Top of Dataset
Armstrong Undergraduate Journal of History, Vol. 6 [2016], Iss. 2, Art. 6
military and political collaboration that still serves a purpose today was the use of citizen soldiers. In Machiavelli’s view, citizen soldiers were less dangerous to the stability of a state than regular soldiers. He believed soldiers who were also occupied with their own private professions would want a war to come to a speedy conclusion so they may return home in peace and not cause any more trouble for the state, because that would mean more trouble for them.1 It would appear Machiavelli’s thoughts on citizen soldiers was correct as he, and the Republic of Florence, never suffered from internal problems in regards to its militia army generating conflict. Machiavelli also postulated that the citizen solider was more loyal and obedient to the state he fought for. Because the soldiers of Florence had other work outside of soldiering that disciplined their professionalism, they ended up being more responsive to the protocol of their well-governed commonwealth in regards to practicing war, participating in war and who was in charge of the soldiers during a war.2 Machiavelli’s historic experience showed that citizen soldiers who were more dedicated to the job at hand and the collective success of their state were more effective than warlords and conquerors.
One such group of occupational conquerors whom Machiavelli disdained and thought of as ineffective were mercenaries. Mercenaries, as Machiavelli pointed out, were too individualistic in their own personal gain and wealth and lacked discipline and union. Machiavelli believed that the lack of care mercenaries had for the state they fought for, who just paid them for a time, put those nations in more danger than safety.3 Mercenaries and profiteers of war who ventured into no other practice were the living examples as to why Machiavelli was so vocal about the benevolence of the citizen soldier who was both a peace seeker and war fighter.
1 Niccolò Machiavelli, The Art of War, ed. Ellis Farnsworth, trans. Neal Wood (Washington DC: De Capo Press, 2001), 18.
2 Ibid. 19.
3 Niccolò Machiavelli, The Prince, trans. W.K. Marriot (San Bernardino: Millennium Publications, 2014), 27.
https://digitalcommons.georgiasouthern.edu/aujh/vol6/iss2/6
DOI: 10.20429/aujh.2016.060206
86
Bottom of Dataset
The records above are to be restated word for word.

Armstrong Undergraduate Journal of History, Vol. 6 [2016], Iss. 2, Art. 6
military and political collaboration that still serves a purpose today was the use of citizen soldiers. In Machiavelli’s view, citizen soldiers were less dangerous to the stability of a state than regular soldiers. He believed soldiers who were also occupied with their own private professions would want a war to come to a speedy conclusion so they may return home in peace and not cause any more trouble for the state, because that would mean more trouble for them.1 It would appear Machiavelli’s thoughts on citizen soldiers was correct as he, and the Republic of Florence, never suffered from internal problems in regards to its militia army generating conflict. Machiavelli also postulated that the citizen solider was more loyal and obedient to the state he fought for. Because the soldiers of Florence had other work outside of soldiering that disciplined their professionalism, they ended up being more responsive to the protocol of their well-governed commonwealth in regards to practicing war, participating in war and who was in charge of the soldiers during a war.2 Machiavelli’s historic experience showed that citizen soldiers who were more dedicated to the job at hand and the collective success of their state were more effective than warlords and conquerors.
One such group of occupational conquerors whom Machiavelli disdained and thought of as ineffective were mercenaries. Mercenaries, as Machiavelli pointed out, were too individualistic in their own personal gain and wealth and lacked discipline and union. Machiavelli believed that the lack of care mercenaries had for the state they fought for, who just paid them for a time, put those nations in more danger than safety.3 Mercenaries and profiteers of war who ventured into no other practice were the living examples as to why Machiavelli was so vocal about the benevolence of the citizen soldier who was both a peace seeker and war fighter.
1 Niccolò Machiavelli, The Art of War, ed. Ellis Farnsworth, trans. Neal Wood (Washington DC: De Capo Press, 2001), 18.
2 Ibid. 19.
3 Niccolò Machiavelli, The Prince, trans. W.K. Marriot (San Bernardino: Millennium Publications, 2014), 27.
https://digitalcommons.georgiasouthern.edu/aujh/vol6/iss2/6
DOI: 10.20429/aujh.2016.060206
86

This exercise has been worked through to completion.